*** Opening of TEXT FOR ANALYSIS ***

A press copy of a 3-pound book recently came over the wholly metaphorical Code Switch transom. It's called Bartlett's Familiar Black Quotations, and it's kind of amazing.

On the face of it, the book might seem like an odd, unwieldy exercise. Jokey alternate titles for the book immediately presented themselves: Black People Say the Darnedest Things; #%$! Black Folks Say; Bartlett's Big Book of Black-Ass Quotes. I opened it half expecting to see some gems my aunts or cousins might have offered up. ("Scared money don't make money." "2 Blessed 2 B Stressed!" "This an A and B conversation, so you can C your way out!")

But really quickly, it becomes obvious just how herculean a task cobbling all of this stuff together must have been for its editor, Retha Powers. It's a meaty, motley collection, several inches thick, and boasting — per Bartlett's style — a serious and completely inscrutable index. Henry Louis Gates Jr. wrote the foreword and called the book "the finest thought produced by writers throughout the African Diaspora."

That lofty description — Gates ain't really inclined to understatement — does not make the book's putative binding principle clear. (Marion Barry's notorious profane exclamation, in which he laments being deceived by a dishonest woman, makes an appearance.) Alongside it are long excerpts from famous speeches or essays, lyrics to soul music and hip-hop, some short poems and other musings, all arranged in chronological order, from oldest to most recent.

*** Close of TEXT FOR ANALYSIS ***

- ABOUT THIS TASK
According to the piece on Bartlett's Familiar Black Quotations, why does it become clear that compiling the book must have been a herculean task for its editor? Answer in one to three sentences.

*** Opening of SUPPLIED ENTRIES ***

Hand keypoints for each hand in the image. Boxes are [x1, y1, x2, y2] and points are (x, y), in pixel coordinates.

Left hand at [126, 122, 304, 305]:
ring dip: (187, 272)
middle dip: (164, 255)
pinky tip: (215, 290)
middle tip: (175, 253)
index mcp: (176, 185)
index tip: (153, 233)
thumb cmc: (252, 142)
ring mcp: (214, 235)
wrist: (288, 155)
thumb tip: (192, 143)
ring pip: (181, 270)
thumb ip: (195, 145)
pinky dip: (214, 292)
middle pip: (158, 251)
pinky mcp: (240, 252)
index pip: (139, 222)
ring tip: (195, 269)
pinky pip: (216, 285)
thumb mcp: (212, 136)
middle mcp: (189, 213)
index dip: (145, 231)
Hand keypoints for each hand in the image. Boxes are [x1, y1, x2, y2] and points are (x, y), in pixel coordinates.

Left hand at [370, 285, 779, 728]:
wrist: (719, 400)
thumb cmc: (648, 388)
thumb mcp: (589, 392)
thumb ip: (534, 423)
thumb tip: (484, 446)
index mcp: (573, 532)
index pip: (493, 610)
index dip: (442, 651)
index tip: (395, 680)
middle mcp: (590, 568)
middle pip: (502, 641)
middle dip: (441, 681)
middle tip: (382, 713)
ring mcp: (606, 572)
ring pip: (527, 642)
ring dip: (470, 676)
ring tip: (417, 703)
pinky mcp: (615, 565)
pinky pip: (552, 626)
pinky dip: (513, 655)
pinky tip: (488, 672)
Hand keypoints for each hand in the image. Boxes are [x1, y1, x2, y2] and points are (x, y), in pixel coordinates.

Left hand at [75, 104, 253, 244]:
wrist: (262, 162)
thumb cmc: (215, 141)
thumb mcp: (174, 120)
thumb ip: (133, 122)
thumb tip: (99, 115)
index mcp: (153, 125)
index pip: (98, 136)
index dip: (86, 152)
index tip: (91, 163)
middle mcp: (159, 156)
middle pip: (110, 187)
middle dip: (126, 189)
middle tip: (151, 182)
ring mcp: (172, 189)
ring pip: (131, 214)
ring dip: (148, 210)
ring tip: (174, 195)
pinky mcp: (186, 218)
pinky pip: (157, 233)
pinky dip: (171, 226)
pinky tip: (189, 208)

*** Close of SUPPLIED ENTRIES ***

- WRITTEN SOLUTION
The book is a meaty, motley collection several inches thick. In keeping with Bartlett's style, it also has a serious and completely inscrutable index.